::: Dataset records

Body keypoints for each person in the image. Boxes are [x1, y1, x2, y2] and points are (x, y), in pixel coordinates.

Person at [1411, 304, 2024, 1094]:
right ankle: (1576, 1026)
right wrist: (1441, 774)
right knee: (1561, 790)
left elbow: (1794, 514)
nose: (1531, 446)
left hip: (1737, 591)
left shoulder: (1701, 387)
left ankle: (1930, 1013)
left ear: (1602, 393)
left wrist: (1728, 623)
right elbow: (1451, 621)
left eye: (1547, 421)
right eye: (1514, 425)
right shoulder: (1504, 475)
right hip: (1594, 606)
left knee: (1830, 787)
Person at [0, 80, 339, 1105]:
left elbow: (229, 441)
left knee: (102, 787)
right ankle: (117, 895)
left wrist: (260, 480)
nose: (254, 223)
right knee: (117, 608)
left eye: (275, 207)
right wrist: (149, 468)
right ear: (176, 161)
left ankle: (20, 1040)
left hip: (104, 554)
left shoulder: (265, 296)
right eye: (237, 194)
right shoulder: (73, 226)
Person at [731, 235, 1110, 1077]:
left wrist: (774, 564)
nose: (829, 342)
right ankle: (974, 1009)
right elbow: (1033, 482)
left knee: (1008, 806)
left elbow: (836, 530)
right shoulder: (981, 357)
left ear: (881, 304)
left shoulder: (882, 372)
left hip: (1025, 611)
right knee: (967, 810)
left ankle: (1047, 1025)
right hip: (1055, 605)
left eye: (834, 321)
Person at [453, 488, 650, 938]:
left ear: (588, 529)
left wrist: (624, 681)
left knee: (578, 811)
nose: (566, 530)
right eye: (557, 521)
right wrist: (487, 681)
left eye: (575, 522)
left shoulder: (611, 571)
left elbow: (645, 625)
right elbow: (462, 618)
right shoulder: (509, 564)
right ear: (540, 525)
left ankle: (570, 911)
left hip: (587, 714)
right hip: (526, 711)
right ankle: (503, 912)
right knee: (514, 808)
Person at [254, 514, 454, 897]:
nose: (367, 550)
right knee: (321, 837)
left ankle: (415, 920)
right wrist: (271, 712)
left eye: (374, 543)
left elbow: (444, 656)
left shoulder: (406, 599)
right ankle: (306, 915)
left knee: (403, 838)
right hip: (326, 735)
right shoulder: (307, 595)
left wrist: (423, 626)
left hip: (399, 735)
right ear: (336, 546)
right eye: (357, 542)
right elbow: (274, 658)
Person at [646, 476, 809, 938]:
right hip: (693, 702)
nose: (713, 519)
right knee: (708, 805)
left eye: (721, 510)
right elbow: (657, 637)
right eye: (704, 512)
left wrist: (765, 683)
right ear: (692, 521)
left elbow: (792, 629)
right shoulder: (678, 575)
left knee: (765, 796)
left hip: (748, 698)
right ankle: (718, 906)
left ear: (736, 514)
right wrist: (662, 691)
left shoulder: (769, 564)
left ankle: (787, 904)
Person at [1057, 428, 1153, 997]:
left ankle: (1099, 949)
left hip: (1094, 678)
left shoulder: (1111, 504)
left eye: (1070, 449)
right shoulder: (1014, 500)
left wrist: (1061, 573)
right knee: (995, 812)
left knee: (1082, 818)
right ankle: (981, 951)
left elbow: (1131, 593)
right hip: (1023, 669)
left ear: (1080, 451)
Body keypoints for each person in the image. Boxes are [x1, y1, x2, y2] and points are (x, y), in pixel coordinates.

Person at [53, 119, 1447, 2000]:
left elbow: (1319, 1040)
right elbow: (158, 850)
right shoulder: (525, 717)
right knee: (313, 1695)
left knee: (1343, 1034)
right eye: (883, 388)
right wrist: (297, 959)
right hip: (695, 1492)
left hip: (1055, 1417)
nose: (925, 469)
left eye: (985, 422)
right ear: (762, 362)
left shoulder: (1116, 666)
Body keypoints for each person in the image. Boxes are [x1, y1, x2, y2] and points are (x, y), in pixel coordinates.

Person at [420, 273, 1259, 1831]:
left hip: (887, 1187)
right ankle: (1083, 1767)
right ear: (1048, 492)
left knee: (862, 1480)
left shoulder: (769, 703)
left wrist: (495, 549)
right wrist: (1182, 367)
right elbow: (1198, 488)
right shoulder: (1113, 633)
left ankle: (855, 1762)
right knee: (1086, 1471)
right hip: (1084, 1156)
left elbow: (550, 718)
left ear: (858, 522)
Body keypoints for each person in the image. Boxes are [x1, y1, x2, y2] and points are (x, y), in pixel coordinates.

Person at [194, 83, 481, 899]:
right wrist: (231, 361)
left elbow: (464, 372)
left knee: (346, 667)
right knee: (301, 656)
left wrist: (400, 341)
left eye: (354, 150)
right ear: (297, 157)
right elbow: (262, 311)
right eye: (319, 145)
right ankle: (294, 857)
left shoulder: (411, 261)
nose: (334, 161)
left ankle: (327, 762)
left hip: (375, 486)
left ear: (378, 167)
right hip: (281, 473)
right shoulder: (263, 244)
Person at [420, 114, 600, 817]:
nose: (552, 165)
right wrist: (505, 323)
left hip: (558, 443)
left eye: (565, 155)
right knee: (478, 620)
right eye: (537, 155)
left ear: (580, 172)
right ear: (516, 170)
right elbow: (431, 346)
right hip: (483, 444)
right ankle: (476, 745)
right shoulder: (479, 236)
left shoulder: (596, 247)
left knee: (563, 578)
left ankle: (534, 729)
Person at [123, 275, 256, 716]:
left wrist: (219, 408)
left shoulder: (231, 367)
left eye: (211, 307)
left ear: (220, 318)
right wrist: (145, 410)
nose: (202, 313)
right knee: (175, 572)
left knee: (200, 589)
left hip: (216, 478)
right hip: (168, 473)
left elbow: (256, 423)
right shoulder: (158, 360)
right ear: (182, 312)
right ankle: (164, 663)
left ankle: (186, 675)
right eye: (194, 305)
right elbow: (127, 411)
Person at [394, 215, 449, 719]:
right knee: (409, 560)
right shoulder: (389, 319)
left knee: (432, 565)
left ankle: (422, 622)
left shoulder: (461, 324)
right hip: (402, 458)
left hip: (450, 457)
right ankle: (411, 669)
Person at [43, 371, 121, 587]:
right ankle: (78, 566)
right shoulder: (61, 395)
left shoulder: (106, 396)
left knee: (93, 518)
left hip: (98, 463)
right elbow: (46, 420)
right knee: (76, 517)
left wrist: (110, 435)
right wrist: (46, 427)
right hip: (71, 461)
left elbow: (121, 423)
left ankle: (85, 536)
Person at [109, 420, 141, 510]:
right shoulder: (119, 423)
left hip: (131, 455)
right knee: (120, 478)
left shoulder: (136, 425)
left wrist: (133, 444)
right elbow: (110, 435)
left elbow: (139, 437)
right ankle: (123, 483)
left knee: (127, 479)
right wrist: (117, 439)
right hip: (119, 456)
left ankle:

::::::

-- Assignment --
Which lines above run from the one containing "right wrist: (297, 959)" to the one containing "left shoulder: (1116, 666)"? Give them again exactly, both ends included.

-- Solved problem --
right wrist: (297, 959)
right hip: (695, 1492)
left hip: (1055, 1417)
nose: (925, 469)
left eye: (985, 422)
right ear: (762, 362)
left shoulder: (1116, 666)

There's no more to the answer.